On the Equivalence among Problems of Bounded Width

TL;DR

This paper establishes the equivalence of various bounded-width problems in parameterized complexity, introduces a new complexity class EPNL, and shows certain problems are EPNL-complete, highlighting their computational interrelations.

Contribution

It introduces decomposition-based reductions for problem equivalence, defines the EPNL class, and proves EPNL-completeness for key problems parameterized by path-width.

Findings

Bounded-width problems are equivalent under certain conditions.

EPNL includes Set Cover and Directed Hamiltonicity.

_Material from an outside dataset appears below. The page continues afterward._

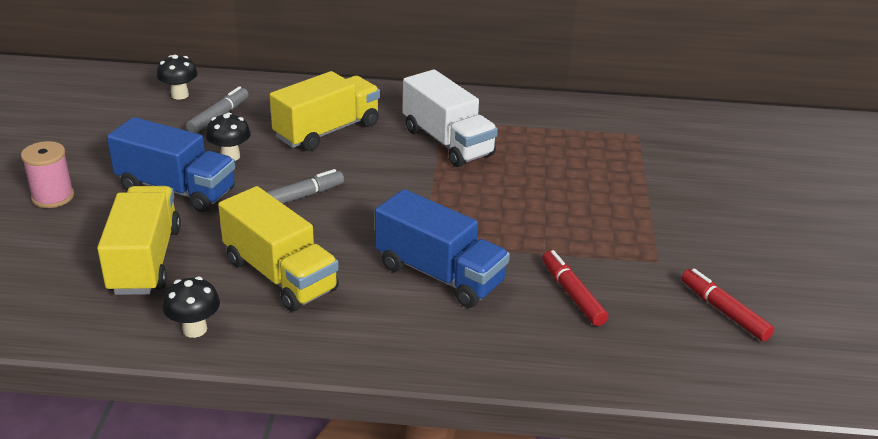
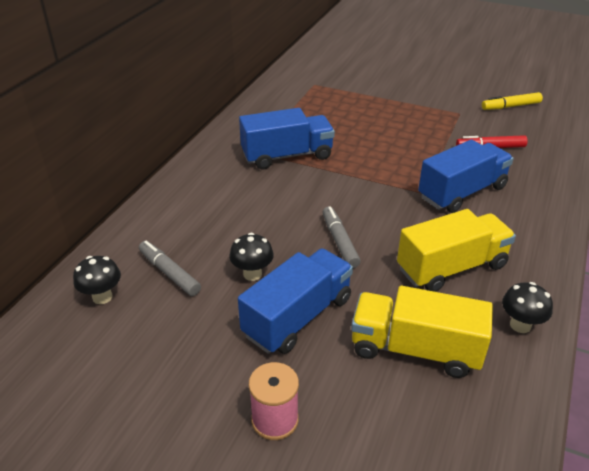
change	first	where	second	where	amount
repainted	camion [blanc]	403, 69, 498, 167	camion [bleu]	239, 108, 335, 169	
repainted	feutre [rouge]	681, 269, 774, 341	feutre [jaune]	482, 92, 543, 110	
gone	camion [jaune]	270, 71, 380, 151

Certain problems are EPNL-complete, linking their complexity.

Abstract

In this paper, we introduce a methodology, called decomposition-based reductions, for showing the equivalence among various problems of bounded-width. First, we show that the following are equivalent for any $\alpha > 0$: * SAT can be solved in $O^*(2^{\alpha \mathrm{tw}})$ time, * 3-SAT can be solved in $O^*(2^{\alpha \mathrm{tw}})$ time, * Max 2-SAT can be solved in $O^*(2^{\alpha \mathrm{tw}})$ time, * Independent Set can be solved in $O^*(2^{\alpha \mathrm{tw}})$ time, and * Independent Set can be solved in $O^*(2^{\alpha \mathrm{cw}})$ time, where tw and cw are the tree-width and clique-width of the instance, respectively. Then, we introduce a new parameterized complexity class EPNL, which includes Set Cover and Directed Hamiltonicity, and show that SAT, 3-SAT, Max 2-SAT, and Independent Set parameterized by path-width are EPNL-complete. This implies that if one of these EPNL-complete problems can be solved in $O^*(c^k)$ time, then any problem in EPNL can be solved in $O^*(c^k)$ time.